Y'know, I think she was joking. Think.

But then, I thought you were joking about the sprouts and seeds growing in the crevices of your keyboard, too. Thought.

My keyboard collects cat hairs, and tiny little lumps of nondescriptive matter, and white fluff, but nothing bigger than that. I am a Virgo, but that has nothing to do with it. I think. Think.



To: Gauguin who wrote (16121)1/4/1999 8:13:00 AM
From: Ish  Respond to of 71178
 
<<But I was thinking realistically about what "I" would pay for a two to three time a year keyboard cleaning, and five bux would be fine with this mid-class boy. >>

A Q-tip and rubbing alcohol does wonders for the surface grunge.
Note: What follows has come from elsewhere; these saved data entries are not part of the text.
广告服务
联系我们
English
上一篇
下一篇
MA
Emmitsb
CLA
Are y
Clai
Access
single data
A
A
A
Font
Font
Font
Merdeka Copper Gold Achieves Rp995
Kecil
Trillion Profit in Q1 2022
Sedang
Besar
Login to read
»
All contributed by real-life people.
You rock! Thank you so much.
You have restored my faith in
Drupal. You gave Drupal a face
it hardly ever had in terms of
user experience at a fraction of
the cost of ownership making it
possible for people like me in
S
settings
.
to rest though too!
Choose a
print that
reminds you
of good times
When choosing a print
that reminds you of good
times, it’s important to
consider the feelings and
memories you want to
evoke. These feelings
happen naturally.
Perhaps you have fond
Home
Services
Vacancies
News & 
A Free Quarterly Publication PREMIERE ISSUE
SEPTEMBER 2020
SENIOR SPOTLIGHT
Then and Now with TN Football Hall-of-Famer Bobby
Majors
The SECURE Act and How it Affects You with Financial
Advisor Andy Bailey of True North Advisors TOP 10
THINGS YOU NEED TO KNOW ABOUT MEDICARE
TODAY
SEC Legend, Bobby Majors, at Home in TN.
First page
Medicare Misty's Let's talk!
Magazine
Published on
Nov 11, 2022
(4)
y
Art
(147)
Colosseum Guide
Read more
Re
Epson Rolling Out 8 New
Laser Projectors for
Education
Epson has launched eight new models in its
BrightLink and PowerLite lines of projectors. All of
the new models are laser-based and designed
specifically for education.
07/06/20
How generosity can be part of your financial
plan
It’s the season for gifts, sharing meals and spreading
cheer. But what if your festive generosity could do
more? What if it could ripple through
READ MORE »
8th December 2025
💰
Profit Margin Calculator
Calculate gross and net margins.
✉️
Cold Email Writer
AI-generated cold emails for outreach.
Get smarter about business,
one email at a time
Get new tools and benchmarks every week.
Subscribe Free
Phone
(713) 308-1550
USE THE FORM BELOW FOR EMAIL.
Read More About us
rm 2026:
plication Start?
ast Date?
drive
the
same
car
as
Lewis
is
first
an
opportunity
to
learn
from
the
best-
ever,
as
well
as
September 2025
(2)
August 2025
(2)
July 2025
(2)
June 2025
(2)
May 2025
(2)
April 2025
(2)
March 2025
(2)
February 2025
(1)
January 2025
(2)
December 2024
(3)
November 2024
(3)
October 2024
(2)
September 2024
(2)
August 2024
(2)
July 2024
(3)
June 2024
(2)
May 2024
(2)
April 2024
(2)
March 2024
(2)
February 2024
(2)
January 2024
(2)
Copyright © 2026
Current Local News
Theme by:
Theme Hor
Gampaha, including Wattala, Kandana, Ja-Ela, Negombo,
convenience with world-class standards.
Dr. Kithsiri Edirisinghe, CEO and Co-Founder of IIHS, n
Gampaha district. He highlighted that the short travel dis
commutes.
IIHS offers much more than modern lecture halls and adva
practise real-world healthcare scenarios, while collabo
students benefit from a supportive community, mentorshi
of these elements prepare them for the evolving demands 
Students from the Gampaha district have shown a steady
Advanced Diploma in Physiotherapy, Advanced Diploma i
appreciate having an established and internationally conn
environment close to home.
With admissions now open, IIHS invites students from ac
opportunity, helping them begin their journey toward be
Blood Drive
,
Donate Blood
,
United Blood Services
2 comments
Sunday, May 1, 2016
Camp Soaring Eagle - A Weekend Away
To: Gauguin who wrote (16121)1/4/1999 9:21:00 PM
From: Jacques Chitte  Respond to of 71178
 
Seriously - a wet wash is probably the best thing. "Fluidless bubbles"... hmmm... were you thinking about, maybe, supercritical Cee Oh Two? It's a pressure dry cleaning method which is the modern way to, say, decaffeinate weasel poop and its associated beany beverages.

But the machine to do that would be big and slow. Not the sort of thing that makes for a good hallway dollargetter. A mail-away service would work better.

The biggest problem would be that a brand new keyboard is cheaper than a fill of Super.
Hmmm. For another extra dollar of manufacturing cost - the space between the keys could be filled with some sorta Saran wrap. Like webbed feet on ducks. Tactile plus is that you're not typing thru some spongy, murky Keyboard Kondom.
This keyboard could go in the dishwasher right next to the roast pan.

Anybody wanna share the patent on the Dishwasher Safe Computer Keyboard??